Out of the lines below, please list those that hold the string "progress".

▶ **Material to process**
# # # #

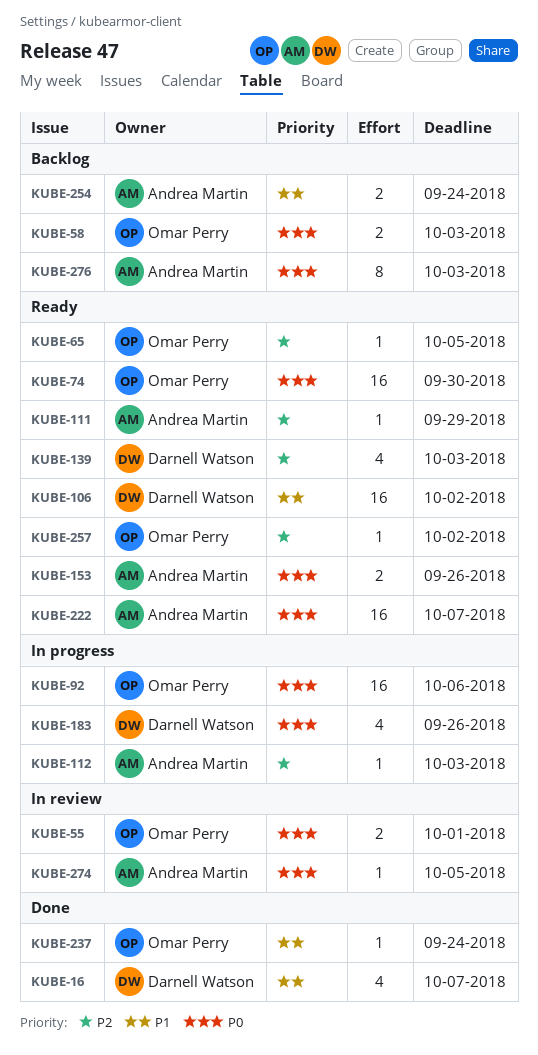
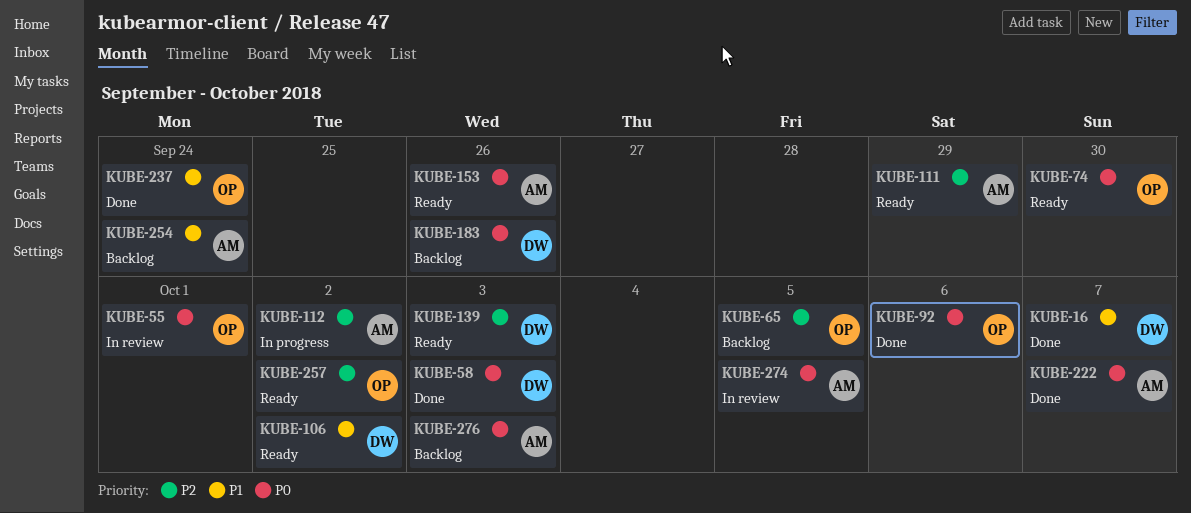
KUBE-58, status: Backlog -> Done
KUBE-58, owner: Omar Perry -> Darnell Watson
KUBE-65, status: Ready -> Backlog
KUBE-92, status: In progress -> Done
KUBE-112, due: Oct 3 -> Oct 2
KUBE-183, status: In progress -> Backlog
KUBE-222, status: Ready -> Done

# # # #

▶ **Exercise solution**
KUBE-92, status: In progress -> Done
KUBE-183, status: In progress -> Backlog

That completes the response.